▶ **TASK STATEMENT**: Print the listing below again, exactly. Skip the pictures.

▶ **DATA PROVIDED**:
* * * * * * *
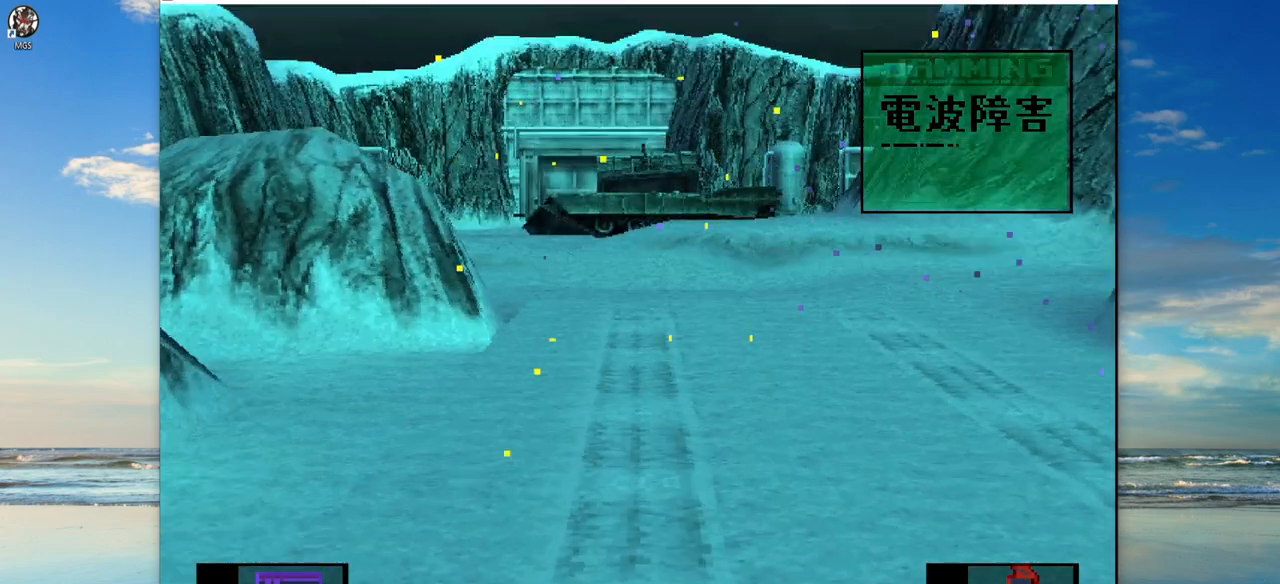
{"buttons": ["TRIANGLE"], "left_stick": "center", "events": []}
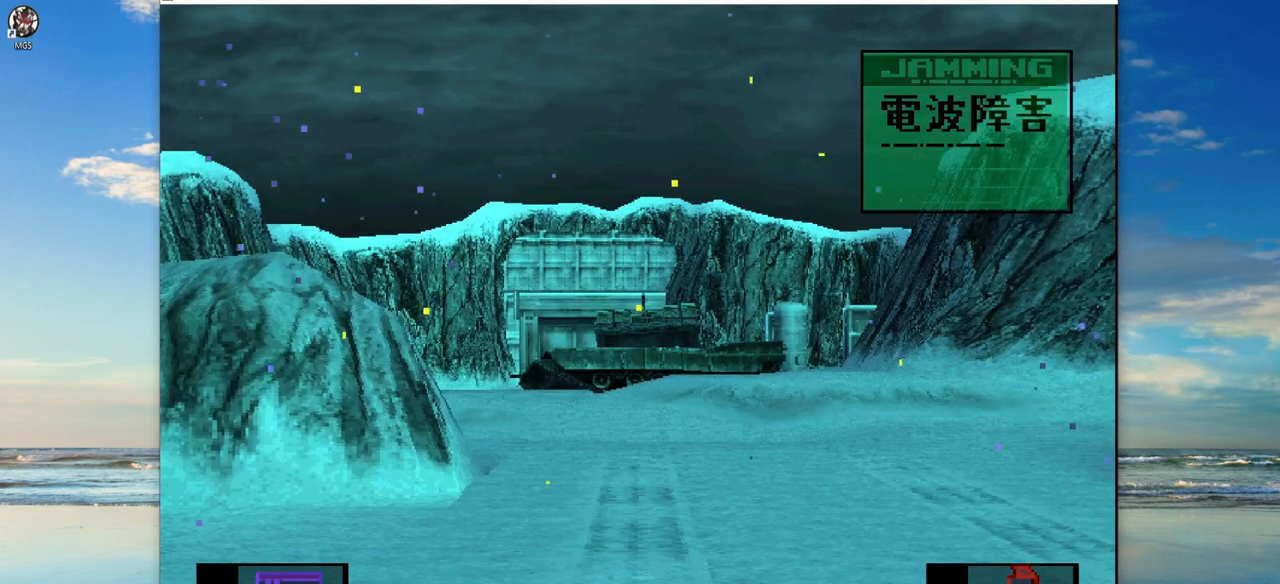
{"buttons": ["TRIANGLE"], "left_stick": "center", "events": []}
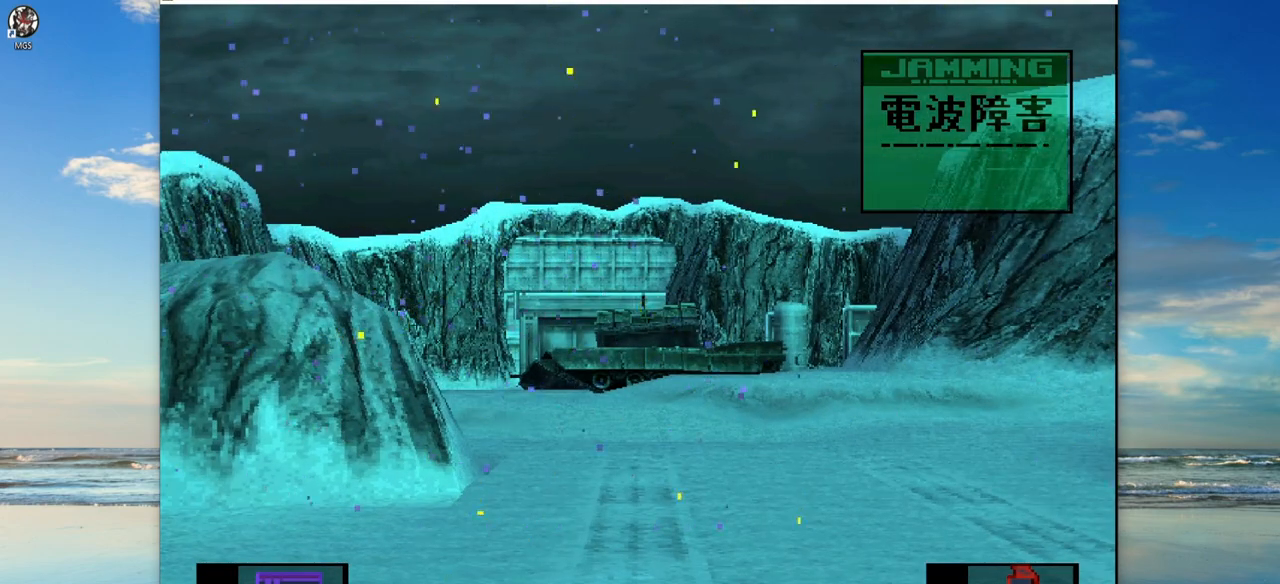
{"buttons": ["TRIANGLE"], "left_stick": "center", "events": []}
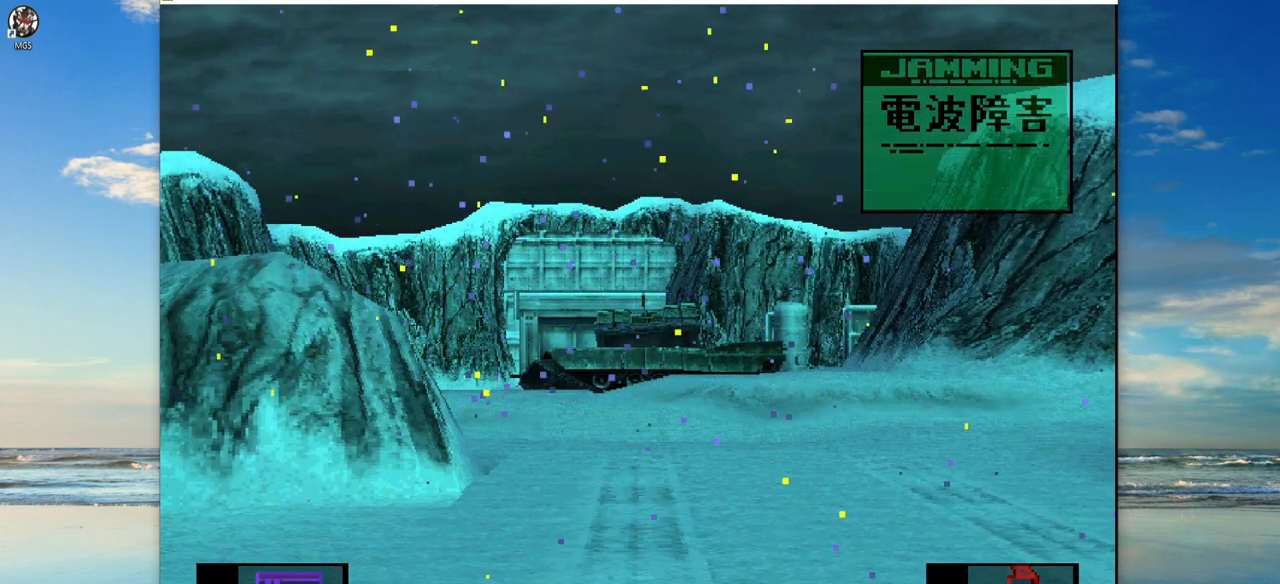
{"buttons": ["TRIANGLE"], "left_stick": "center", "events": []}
* * * * * * *
▶ **FINAL ANSWER**:
{"buttons": ["TRIANGLE"], "left_stick": "center", "events": []}
{"buttons": ["TRIANGLE"], "left_stick": "center", "events": []}
{"buttons": ["TRIANGLE"], "left_stick": "center", "events": []}
{"buttons": ["TRIANGLE"], "left_stick": "center", "events": []}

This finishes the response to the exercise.